ずいぶん待たされたな、ようやく本が出たか。そんな印象である。

著者である冬木糸一さんは、SF横浜読書会KURIBOOKSへゲストとしてお迎えしている方である。毎回、読書会内では課題となった本の解説などをお願いしていて、驚きと発見をもたらてくれている神のような存在。そして、言わずもがな「基本読書」のブロガーであり書評サイトHONZのレビュワーでもある。森博嗣さんの文庫本『赤目姫の潮解』の解説を書いたり、本の雑誌には彼の「新刊めったくたガイド」と言うコーナーもある。読書好きならば一度は目にしたことがある名前のはずだ。面白い本を探し続けて日々放浪している私にとって、彼の書評は良い羅針盤となる。そんな彼のSF小説に関するガイドブックならば買わない手はないと即買いした。

彼の書評はわかりやすくて無駄がない。内容も純粋に面白い。なぜだか読み進めていくうちに「冬木さんは本当に本が好きなんだ」と感じる。そして、何より、その本が読んでみたいと思ってしまう魅力のある解説を書く。書評家はあらすじの全てを語らずに、その本の最大のうま味を残して、本の魅力を伝えなくてはいけない。本と読者を繋げる橋渡しの役目と言えよう。そんな書評家の書く技術を知る上でも、本書は勉強になる。文章のセンスって個人の才能でもあるけれど、ある程度は模倣して学べる気もする。本書から冬木さんの才能をひとひらでも学び取るのもおすすめだ。

本書は冒頭に、サイエンスの視点とフィクションの視点を軸にした地図が付録されている。

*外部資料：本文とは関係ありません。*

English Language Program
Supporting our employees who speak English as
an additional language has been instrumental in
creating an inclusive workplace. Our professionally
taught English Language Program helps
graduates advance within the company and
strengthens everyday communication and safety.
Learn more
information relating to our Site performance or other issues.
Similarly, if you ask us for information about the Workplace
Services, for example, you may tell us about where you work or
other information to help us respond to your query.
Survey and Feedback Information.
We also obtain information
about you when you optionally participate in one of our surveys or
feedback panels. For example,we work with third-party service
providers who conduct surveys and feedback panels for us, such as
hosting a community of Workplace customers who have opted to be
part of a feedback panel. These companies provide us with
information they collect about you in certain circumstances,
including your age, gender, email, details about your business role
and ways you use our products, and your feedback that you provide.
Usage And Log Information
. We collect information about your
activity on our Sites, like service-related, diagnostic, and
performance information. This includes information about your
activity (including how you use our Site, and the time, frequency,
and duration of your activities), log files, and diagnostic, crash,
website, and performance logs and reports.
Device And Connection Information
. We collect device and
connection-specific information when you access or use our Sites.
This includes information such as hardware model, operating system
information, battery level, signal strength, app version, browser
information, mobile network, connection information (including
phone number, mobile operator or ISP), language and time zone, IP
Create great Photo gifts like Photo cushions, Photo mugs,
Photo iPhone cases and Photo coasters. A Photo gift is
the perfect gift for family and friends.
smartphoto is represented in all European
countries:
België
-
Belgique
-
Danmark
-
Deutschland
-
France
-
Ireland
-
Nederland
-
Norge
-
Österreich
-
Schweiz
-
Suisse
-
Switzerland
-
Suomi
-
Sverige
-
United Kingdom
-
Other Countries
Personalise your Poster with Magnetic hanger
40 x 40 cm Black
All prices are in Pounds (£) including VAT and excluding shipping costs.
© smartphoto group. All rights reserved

このSF沼の地図が凄い!自分がサイエンス寄りのノンフィクションの分野の本に弱いことに気づくと同時に、私の大好きな『銀河ヒッチハイク・ガイド』が、その対極のサイエンスに限りなく遠くライトフィクションに位置する本だということに笑ってしまった。そして、より細かく本書を紹介すると、先ず、SF小説が①最新のテクノロジー②未来の災害予測③人間社会の末路の3つに分かれ、そこから17のカテゴリごとに紹介されている。例えば『アンドロイドは電気羊の夢を見るか?』は①最新のテクノロジーの人工知能・ロボットに分類される。冬木さんがSFの魅力にハマったきっかけを作った『戦闘妖精・雪風<改>』も紹介されている。この本は②未来の災害予測の戦争に分類されるようだ。

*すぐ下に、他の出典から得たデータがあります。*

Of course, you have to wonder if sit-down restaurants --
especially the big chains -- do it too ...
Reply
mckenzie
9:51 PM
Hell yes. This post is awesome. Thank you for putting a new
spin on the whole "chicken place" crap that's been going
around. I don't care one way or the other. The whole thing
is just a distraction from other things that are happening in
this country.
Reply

選りすぐりの56冊である。個人的に『三体』、『幼年期の終り』はなんとなく予想できたが、まさか『徴産制』が紹介されるとは意外だった。確かに近未来のジェンダー問題を語る上で読んでおいて損はない気がする。またSFの起源書と言われる『フランケンシュタイン』から数年前に話題となった『プロジェクト・ヘイル・メアリー』まで幅広く紹介されている。ノーベル文学賞作家の『わたしを離さないで』もある。けれどテッド・チャン作品がないのはなぜだろうか?疑問が残る。

本書からSF小説を読むきっかけを得られることは保証する。個人的には本書を読んで『七人のイヴ』の凄さの解説が腹落ちした。著者の描く物語の描写の細かさが読み手にリアリティを生む。緻密なヴィジョンには説得力がある。

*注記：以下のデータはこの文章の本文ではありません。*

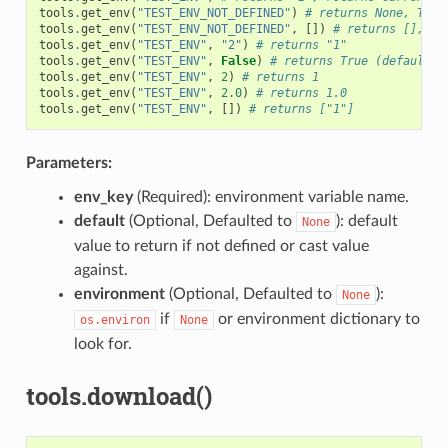
tools
.
get_env
(
"TEST_ENV_NOT_DEFINED"
)
# returns None, TEST
tools
.
get_env
(
"TEST_ENV_NOT_DEFINED"
,
[])
# returns [], TE
tools
.
get_env
(
"TEST_ENV"
,
"2"
)
# returns "1"
tools
.
get_env
(
"TEST_ENV"
,
False
)
# returns True (default v
tools
.
get_env
(
"TEST_ENV"
,
2
)
# returns 1
tools
.
get_env
(
"TEST_ENV"
,
2.0
)
# returns 1.0
tools
.
get_env
(
"TEST_ENV"
,
[])
# returns ["1"]
Parameters:
env_key
(Required): environment variable name.
default
(Optional, Defaulted to
): default
None
value to return if not defined or cast value
against.
environment
(Optional, Defaulted to
):
None
if
or environment dictionary to
os.environ
None
look for.
tools.download()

出版社からは「10年後の現実が知りたいなら、SFを読め」と、紹介がされているが、残念ながらSF小説を読んだところで10年後の現実なんて誰にもわからない。確かに、SF小説は近未来を物語っていて予言的要素もあるが、単純に「紹介されている56冊は未読だけれど面白いのか?」と思っている方や、「紹介されている56冊の魅力を再認識したい」方や、「紹介された56冊を読んでつまらなかったが、巷の評価はどうなのか?」と思った方など、つまるところ全員におすすめだ。10年後の現実を不安になる時間が惜しくなるほど本が読みたくなる欲求にかられるから、10年後の現実を知らずとも、選りすぐりの56冊に翻弄される「今」を楽しんでもよいのでは?という気持ちになる。SF小説の魅力に酔い痴れる一冊。